• **Input**
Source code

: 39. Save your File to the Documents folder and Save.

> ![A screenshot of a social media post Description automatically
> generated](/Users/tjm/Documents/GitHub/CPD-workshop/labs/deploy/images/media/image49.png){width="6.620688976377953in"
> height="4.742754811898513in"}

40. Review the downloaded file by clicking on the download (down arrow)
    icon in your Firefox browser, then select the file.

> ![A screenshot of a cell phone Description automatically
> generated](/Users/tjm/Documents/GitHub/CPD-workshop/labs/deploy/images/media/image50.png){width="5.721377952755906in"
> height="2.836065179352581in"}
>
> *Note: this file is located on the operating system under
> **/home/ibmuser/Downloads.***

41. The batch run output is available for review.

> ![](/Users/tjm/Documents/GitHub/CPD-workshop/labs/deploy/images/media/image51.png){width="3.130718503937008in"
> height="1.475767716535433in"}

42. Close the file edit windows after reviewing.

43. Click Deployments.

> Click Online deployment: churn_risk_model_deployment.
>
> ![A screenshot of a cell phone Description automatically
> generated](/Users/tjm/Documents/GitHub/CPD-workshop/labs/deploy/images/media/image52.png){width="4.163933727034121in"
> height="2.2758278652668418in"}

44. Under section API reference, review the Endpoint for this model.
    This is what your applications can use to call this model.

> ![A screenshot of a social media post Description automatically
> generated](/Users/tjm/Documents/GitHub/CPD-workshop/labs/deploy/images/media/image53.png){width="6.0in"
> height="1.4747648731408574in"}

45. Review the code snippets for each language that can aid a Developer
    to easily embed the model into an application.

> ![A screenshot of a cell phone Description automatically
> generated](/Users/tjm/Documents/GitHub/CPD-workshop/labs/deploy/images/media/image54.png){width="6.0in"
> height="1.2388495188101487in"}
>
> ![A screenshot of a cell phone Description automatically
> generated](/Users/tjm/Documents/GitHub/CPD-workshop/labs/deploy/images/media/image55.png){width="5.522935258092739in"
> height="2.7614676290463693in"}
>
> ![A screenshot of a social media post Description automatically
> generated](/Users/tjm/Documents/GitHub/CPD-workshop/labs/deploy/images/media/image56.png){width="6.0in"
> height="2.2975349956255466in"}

• **Goal of the exercise**
Single out each line of the records above with the string "code" in it, and copy it.

• **Final answer**
Source code
45. Review the code snippets for each language that can aid a Developer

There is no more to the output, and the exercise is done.